§ What to do:
1. According to the CGM Mutual Fund shareholder letter, how much did the fund increase during the third quarter of 2020?
2. Continue the CGM Mutual Fund shareholder letter from its last sentence.

§ Document section:

To Our Shareholders:
CGM Mutual Fund increased 11.4% during the third quarter of 2020 compared to a return of 8.9% for the Standard and Poor's 500 Index (S&P 500 Index) and 0.7% for the ICE BofAML U.S. Corporate, Government and Mortgage Index*. For the first nine months of the year, CGM Mutual Fund decreased -2.9%, the S&P 500 Index returned 5.6% and the ICE BofAML U.S. Corporate, Government and Mortgage Index returned 7.0%.
After a surprisingly strong rebound in the second quarter, U.S. stocks continued climbing in July despite some mixed economic indicators. Initial unemployment claims steadily declined as fresh hiring and recalls of furloughed workers offset new layoffs. The government stimulus program and gradual reopening of businesses in several states boosted consumer spending and the Commerce Department reported June retail sales jumped 7.5%. Overall, consumer spending experienced a solid 5.6% increase for the month. The Institute for Supply Management also reported the U.S. service sector, which accounts for about two-thirds of the economy, expanded for the second straight month in June after two precarious months of contraction. However, as COVID-19 cases began to surge in several parts of the country, some states delayed or curtailed reopening plans. In the last two weeks of July, unemployment claims increased for the first time in four months as job growth slowed. At the end of the month, the Commerce Department reported that U.S. GDP experienced a record contraction in the second quarter, plummeting a staggering 9.5%. The market largely shrugged off the sobering news as the technology sector continued to lead stocks higher.

§ Data under study:
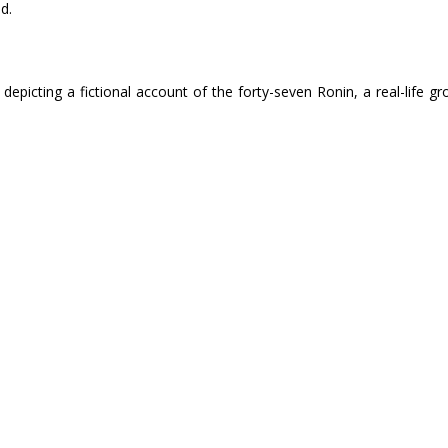
d.
 depicting a fictional account of the forty-seven Ronin, a real-life 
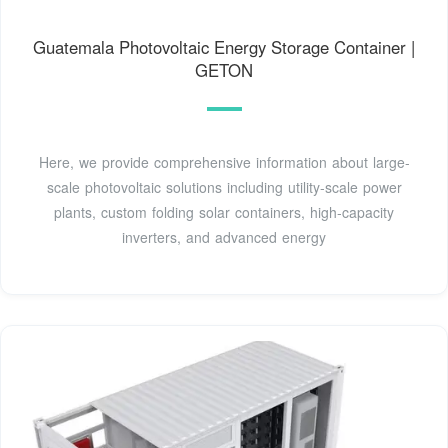
Guatemala Photovoltaic Energy Storage Container |
GETON
Here, we provide comprehensive information about large-
scale photovoltaic solutions including utility-scale power
plants, custom folding solar containers, high-capacity
inverters, and advanced energy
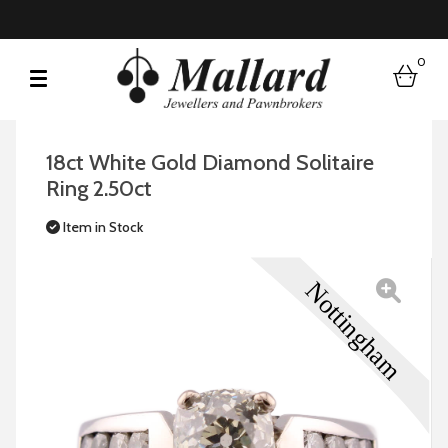
0
bask
18ct White Gold Diamond Solitaire
Ring 2.50ct
Item in Stock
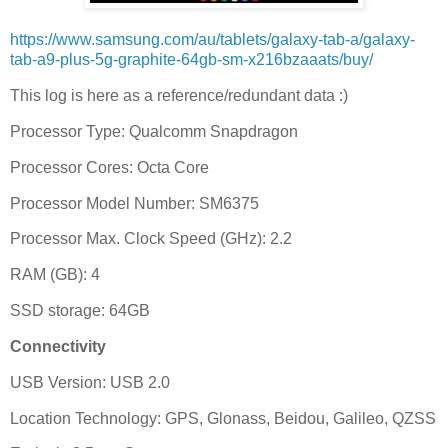
https://www.samsung.com/au/tablets/galaxy-tab-a/galaxy-
tab-a9-plus-5g-graphite-64gb-sm-x216bzaaats/buy/
This log is here as a reference/redundant data :)
Processor Type: Qualcomm Snapdragon
Processor Cores: Octa Core
Processor Model Number: SM6375
Processor Max. Clock Speed (GHz): 2.2
RAM (GB): 4
SSD storage: 64GB
Connectivity
USB Version: USB 2.0
Location Technology: GPS, Glonass, Beidou, Galileo, QZSS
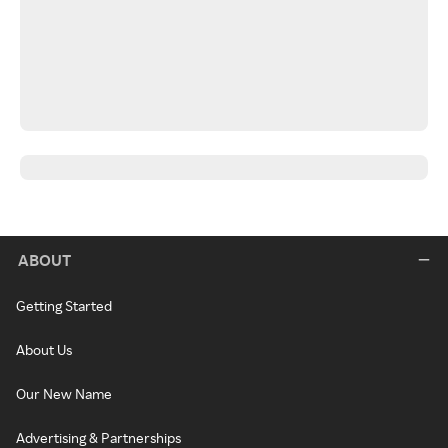
ABOUT
Getting Started
About Us
Our New Name
Advertising & Partnerships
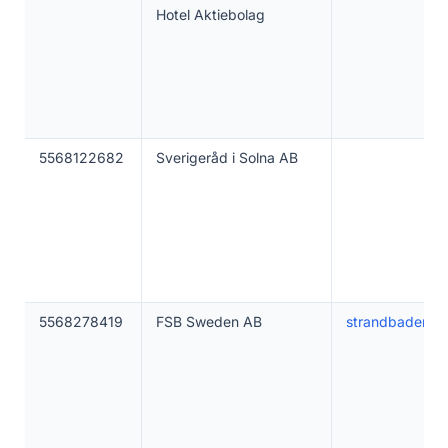
Hotel Aktiebolag
5568122682
Sverigeråd i Solna AB
5568278419
FSB Sweden AB
strandbaden.s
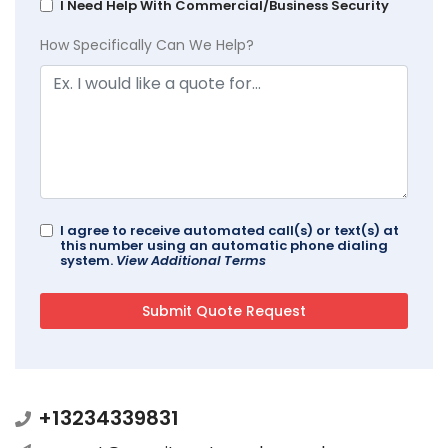
I Need Help With Commercial/Business Security
How Specifically Can We Help?
I agree to receive automated call(s) or text(s) at
this number using an automatic phone dialing
system.
View Additional Terms
+13234339831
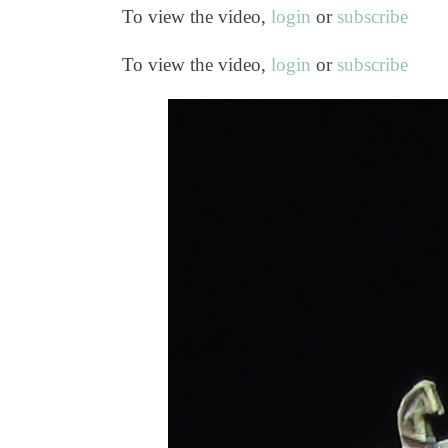
To view the video,
login
or
subscribe
To view the video,
login
or
subscribe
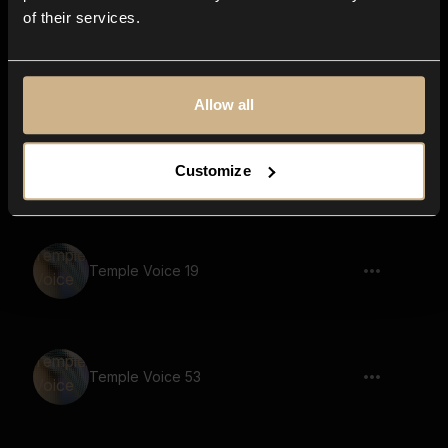
of their services.
Temple Voice 18
Allow all
Temple Voice 10
Customize
Temple Voice 19
Temple Voice 53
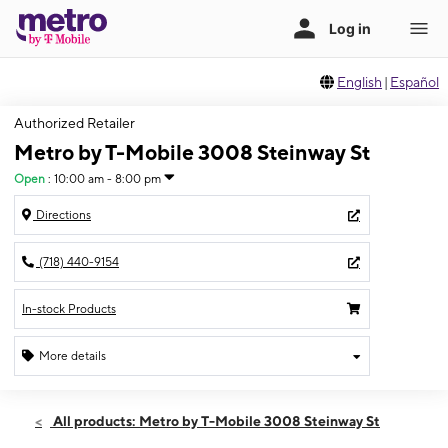
English
|
Español
Authorized Retailer
Metro by T-Mobile 3008 Steinway St
Open
:
10:00 am - 8:00 pm
Directions
(718) 440-9154
In-stock Products
More details
Open
Wed:
10:00 am - 8:00 pm
All products: Metro by T-Mobile 3008 Steinway St
Thurs:
10:00 am - 8:00 pm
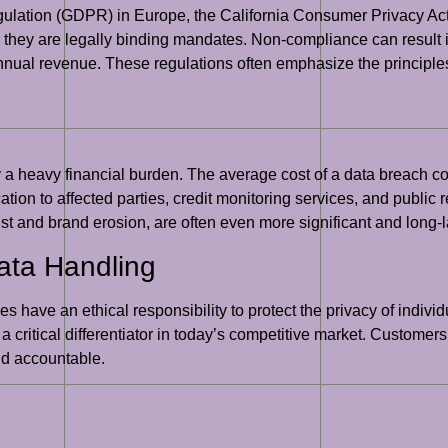
gulation (GDPR) in Europe, the California Consumer Privacy Act
they are legally binding mandates. Non-compliance can result i
nnual revenue. These regulations often emphasize the principles
y a heavy financial burden. The average cost of a data breach 
ication to affected parties, credit monitoring services, and public
ust and brand erosion, are often even more significant and long-l
Data Handling
s have an ethical responsibility to protect the privacy of indi
 a critical differentiator in today’s competitive market. Customer
nd accountable.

§ Answers to this exercise:
1. 11.4%

2.
The market climbed into August as virus case numbers stabilized and promising treatment methods emerged. According to the Institute for Supply Management, U.S. manufacturing activity expanded for the second straight month in July and the Fed reported industrial production increased by 3% in July after growing 5.7% in June. Retail sales climbed an additional 1.2% in July to surpass pre-pandemic levels. The Consumer Price Index also continued to rebound, and rose 0.6% both in June and in July, reflecting rising consumer demand. On August 18, the S&P 500 Index closed at a new all-time high, having fully recovered from its first quarter correction and subsequent bear market. The index continued higher through the end of August closing at new record highs on several additional days. While technology stocks drove much of the early market recovery, the surge in late August was driven by a wider cross-section of sectors led by cyclical stocks. At the end of August, the Fed announced a significant revamping of its interest rate policy and discontinued its practice of preemptively raising rates in anticipation of higher inflation. This move will likely keep borrowing costs at their current historically low levels for an extended period of time. The market celebrated the news and the S&P 500 Index finished the month with a 7% return.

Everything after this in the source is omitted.